Per Brevik will soon retire. He has promised his climate-engaged youngest daughter that he will do everything to make his employer, one of the world's largest building materials manufacturers, Heidelberg Cement, a sustainable company.

The only problem is that in the production of cement itself, when the raw material calcium carbonate is heated, carbon dioxide is released. There are currently no alternatives to the ancient chemical process. Therefore, Heidelberg, which aims to be climate neutral by 2030, instead wants to capture the carbon dioxide they emit.

Complicated and expensive

The cement industry accounts for up to eight percent of the world's total greenhouse gas emissions. Therefore, a significant reduction in emissions can have major positive effects.

But the project has dragged on over time despite several testing facilities. The technology is complicated and expensive. The Norwegian government has already invested several billion in the trials, but no one wants to pay the total cost of the three plants, including transport and storage.
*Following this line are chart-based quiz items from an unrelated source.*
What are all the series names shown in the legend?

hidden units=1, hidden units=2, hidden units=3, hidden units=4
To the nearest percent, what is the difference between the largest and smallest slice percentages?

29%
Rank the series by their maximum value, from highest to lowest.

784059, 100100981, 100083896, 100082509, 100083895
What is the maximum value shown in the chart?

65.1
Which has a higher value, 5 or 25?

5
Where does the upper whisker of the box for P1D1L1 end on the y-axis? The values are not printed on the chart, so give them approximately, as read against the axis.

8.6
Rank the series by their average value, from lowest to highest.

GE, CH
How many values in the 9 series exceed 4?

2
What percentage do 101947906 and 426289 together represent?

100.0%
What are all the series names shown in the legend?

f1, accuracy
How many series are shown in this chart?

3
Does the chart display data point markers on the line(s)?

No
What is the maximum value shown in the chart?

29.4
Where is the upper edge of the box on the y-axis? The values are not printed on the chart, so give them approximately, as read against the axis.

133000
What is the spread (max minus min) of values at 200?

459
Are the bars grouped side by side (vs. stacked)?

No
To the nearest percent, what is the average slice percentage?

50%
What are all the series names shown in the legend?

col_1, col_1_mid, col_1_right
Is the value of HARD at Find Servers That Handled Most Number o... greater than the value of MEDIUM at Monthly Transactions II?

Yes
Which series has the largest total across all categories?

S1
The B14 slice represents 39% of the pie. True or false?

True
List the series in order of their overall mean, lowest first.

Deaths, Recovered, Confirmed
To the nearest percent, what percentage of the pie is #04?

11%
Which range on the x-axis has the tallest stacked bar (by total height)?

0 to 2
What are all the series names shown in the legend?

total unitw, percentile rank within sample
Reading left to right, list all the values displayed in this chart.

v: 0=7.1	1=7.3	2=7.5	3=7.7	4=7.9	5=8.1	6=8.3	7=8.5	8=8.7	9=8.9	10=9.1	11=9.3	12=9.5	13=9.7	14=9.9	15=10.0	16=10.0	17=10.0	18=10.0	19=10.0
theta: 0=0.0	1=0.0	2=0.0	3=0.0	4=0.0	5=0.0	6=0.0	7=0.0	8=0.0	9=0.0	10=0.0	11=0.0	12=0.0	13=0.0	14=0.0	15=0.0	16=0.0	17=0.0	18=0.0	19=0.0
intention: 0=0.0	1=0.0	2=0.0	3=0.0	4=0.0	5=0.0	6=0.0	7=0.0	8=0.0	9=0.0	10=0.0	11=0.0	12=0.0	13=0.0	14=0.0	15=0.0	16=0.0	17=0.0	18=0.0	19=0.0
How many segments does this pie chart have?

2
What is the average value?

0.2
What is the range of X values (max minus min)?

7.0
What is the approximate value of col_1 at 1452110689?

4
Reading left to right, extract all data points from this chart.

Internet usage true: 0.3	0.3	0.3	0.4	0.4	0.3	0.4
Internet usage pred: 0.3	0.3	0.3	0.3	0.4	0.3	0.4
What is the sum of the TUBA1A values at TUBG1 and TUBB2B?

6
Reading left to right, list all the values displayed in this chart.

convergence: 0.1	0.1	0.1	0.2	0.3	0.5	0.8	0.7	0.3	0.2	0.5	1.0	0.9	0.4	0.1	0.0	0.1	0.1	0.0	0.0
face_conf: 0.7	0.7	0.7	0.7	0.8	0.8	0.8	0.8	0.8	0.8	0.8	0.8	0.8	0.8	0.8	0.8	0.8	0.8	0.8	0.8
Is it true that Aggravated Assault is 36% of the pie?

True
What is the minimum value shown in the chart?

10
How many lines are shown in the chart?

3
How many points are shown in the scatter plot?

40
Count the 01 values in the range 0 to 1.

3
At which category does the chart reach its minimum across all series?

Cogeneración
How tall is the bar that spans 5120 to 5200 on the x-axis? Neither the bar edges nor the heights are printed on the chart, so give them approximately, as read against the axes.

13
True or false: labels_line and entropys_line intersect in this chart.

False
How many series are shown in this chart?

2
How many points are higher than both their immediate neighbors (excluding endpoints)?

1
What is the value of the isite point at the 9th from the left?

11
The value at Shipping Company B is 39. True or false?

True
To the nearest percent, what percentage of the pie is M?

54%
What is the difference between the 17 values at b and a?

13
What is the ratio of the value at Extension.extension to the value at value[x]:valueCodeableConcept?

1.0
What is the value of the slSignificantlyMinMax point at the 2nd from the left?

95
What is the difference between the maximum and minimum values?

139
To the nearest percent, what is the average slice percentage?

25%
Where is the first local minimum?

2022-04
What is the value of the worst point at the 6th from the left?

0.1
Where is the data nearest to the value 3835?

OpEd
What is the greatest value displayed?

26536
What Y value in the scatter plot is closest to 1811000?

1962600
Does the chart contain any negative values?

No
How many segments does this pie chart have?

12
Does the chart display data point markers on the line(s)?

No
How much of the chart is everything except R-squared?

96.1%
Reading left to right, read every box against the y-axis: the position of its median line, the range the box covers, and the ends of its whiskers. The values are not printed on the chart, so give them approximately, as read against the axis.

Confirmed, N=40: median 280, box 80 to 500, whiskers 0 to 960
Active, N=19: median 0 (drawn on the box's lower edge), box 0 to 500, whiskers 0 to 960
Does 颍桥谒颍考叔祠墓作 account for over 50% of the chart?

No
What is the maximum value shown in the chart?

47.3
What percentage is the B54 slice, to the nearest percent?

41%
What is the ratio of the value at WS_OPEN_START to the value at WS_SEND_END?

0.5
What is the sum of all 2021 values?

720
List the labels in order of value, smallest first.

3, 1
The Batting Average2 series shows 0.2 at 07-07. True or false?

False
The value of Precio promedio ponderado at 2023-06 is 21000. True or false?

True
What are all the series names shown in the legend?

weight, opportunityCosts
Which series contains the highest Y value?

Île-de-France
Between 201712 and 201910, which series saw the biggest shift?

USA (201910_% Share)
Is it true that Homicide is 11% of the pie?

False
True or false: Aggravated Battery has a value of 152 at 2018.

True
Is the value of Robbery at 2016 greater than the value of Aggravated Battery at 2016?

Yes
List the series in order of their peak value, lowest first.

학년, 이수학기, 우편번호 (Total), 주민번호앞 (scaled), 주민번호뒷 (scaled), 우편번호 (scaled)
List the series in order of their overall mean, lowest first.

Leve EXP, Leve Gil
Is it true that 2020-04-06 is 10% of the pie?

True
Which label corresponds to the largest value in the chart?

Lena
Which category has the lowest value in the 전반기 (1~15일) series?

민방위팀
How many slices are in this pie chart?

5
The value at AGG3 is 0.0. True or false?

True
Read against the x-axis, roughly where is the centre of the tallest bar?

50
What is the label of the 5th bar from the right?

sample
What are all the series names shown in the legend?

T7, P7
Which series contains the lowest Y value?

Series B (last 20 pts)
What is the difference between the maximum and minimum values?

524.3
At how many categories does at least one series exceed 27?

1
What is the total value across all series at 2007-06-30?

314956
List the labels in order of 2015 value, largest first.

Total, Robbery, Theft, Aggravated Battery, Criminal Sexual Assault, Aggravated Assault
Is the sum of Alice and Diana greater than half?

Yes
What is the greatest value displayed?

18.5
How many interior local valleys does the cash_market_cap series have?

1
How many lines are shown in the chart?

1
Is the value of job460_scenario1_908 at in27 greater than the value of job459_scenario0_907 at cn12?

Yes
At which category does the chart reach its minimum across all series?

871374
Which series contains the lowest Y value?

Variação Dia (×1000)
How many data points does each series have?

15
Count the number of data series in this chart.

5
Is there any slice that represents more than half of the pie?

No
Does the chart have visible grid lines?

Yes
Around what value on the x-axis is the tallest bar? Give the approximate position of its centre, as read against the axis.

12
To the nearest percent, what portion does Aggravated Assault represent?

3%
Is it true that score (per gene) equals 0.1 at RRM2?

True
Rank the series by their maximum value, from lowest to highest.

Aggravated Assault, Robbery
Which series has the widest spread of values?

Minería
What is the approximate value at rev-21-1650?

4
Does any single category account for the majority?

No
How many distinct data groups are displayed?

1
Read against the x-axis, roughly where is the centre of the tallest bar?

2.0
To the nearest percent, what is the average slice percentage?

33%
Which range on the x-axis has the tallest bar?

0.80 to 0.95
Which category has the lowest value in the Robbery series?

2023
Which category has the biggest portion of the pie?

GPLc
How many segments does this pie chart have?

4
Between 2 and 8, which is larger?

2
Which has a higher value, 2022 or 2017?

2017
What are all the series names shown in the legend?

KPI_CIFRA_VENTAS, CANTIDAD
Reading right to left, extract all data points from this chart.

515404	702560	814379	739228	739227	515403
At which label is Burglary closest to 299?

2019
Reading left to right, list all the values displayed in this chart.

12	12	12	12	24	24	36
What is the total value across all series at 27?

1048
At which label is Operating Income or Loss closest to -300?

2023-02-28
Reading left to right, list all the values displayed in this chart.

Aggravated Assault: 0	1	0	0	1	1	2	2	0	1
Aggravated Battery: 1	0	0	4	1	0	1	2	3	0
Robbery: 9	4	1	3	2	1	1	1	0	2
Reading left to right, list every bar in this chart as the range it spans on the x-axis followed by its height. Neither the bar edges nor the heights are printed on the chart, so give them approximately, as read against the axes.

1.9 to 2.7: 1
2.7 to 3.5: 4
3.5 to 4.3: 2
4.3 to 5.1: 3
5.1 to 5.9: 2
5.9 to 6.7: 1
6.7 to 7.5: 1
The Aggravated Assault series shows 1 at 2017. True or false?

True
According to the current government, the cost will land at around SEK 15 billion for a three-year period. A former government has estimated the cost to be over 25 billion excluding transport and storage.

"One company cannot go before and not the others"

Heidelberg's profit in 2018 was approximately SEK 13 billion. However, the profitable company does not want to bear the greatest cost itself.

- It is clear that the cement industry has made money. But that is what they are expected to do. So one company cannot go ahead and not the others, says Per Brevik, at Heidelberg Cement, which means that customers will instead choose cheaper cement from companies that have not invested in climate measures.